### Exercise aim:
Quote the archived bug report on URI encoding rules in full, word for word.

### Page extract:
++++++++++++++++++++
2457 – Rules for URI encoding don't match RFC 3986/3987

This is an archived snapshot of W3C's public bugzilla bug tracker, decommissioned in April 2019. Please see the home page for more details.

Bug 2457 - Rules for URI encoding don't match RFC 3986/3987

Summary: Rules for URI encoding don't match RFC 3986/3987

Status:	CLOSED FIXED

Alias:	None

Product:	XPath / XQuery / XSLT
Classification:	Unclassified
Component:	Functions and Operators 1.0 (show other bugs)
Version:	Candidate Recommendation
Hardware:	PC Windows XP

Importance:	P2 normal
Target Milestone:	---
Assignee:	Ashok Malhotra
QA Contact:	Mailing list for public feedback on specs from XSL and XML Query WGs

URL:
Whiteboard:
Keywords:

Depends on:
Blocks:

Reported:	2005-11-04 16:39 UTC by Michael Kay
Modified:	2006-11-16 18:48 UTC (History)
CC List:	0 users

See Also:

Attachments

Description Michael Kay 2005-11-04 16:39:20 UTC

I hate bringing up this old chestnut again, but I have a nasty feeling we've
got it wrong.
++++++++++++++++++++
### Collected data:
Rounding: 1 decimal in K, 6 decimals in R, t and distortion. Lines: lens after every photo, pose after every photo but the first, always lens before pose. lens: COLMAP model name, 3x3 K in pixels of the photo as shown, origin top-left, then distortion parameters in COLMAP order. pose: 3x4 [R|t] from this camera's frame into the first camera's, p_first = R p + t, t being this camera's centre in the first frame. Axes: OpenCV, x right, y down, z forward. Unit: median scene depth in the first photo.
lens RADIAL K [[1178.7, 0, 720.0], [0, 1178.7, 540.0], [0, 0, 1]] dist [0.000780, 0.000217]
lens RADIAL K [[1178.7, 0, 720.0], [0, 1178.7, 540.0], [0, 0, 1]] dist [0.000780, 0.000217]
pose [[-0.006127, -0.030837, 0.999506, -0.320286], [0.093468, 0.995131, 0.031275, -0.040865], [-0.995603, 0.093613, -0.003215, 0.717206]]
++++++++++++++++++++
### Exercise answer:
2457 – Rules for URI encoding don't match RFC 3986/3987

This is an archived snapshot of W3C's public bugzilla bug tracker, decommissioned in April 2019. Please see the home page for more details.

Bug 2457 - Rules for URI encoding don't match RFC 3986/3987

Summary: Rules for URI encoding don't match RFC 3986/3987

Status:	CLOSED FIXED

Alias:	None

Product:	XPath / XQuery / XSLT
Classification:	Unclassified
Component:	Functions and Operators 1.0 (show other bugs)
Version:	Candidate Recommendation
Hardware:	PC Windows XP

Importance:	P2 normal
Target Milestone:	---
Assignee:	Ashok Malhotra
QA Contact:	Mailing list for public feedback on specs from XSL and XML Query WGs

URL:
Whiteboard:
Keywords:

Depends on:
Blocks:

Reported:	2005-11-04 16:39 UTC by Michael Kay
Modified:	2006-11-16 18:48 UTC (History)
CC List:	0 users

See Also:

Attachments

Description Michael Kay 2005-11-04 16:39:20 UTC

I hate bringing up this old chestnut again, but I have a nasty feeling we've
got it wrong.